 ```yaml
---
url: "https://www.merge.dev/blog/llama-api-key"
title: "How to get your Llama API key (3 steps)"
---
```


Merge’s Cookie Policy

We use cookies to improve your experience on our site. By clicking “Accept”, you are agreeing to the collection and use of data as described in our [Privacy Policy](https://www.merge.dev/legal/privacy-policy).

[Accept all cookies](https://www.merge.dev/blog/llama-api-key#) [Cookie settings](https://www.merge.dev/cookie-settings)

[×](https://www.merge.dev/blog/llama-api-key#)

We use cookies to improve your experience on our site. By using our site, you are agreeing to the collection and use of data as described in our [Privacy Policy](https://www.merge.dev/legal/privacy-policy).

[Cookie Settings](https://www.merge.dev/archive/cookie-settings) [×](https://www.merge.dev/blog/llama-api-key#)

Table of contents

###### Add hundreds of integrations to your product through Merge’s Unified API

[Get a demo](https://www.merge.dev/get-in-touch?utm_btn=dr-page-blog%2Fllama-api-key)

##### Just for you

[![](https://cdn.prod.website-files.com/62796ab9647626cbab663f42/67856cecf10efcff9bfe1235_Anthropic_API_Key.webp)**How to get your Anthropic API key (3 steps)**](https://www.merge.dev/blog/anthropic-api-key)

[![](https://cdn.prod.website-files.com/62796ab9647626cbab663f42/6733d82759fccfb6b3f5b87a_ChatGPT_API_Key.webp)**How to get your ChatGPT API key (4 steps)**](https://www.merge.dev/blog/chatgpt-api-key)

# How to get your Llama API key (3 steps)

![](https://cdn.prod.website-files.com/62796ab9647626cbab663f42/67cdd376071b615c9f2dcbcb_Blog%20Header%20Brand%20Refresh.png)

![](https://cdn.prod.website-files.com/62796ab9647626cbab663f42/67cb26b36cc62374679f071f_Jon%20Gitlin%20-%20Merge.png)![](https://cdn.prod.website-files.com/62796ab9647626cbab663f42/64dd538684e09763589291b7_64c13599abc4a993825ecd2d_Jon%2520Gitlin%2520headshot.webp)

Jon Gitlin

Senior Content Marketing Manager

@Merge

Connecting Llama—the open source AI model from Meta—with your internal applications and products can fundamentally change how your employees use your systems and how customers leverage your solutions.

Exercise objective: What lines of the material above hold the string "privacy"? Please copy them.

Completed exercise:
We use cookies to improve your experience on our site. By clicking “Accept”, you are agreeing to the collection and use of data as described in our [Privacy Policy](https://www.merge.dev/legal/privacy-policy).
We use cookies to improve your experience on our site. By using our site, you are agreeing to the collection and use of data as described in our [Privacy Policy](https://www.merge.dev/legal/privacy-policy).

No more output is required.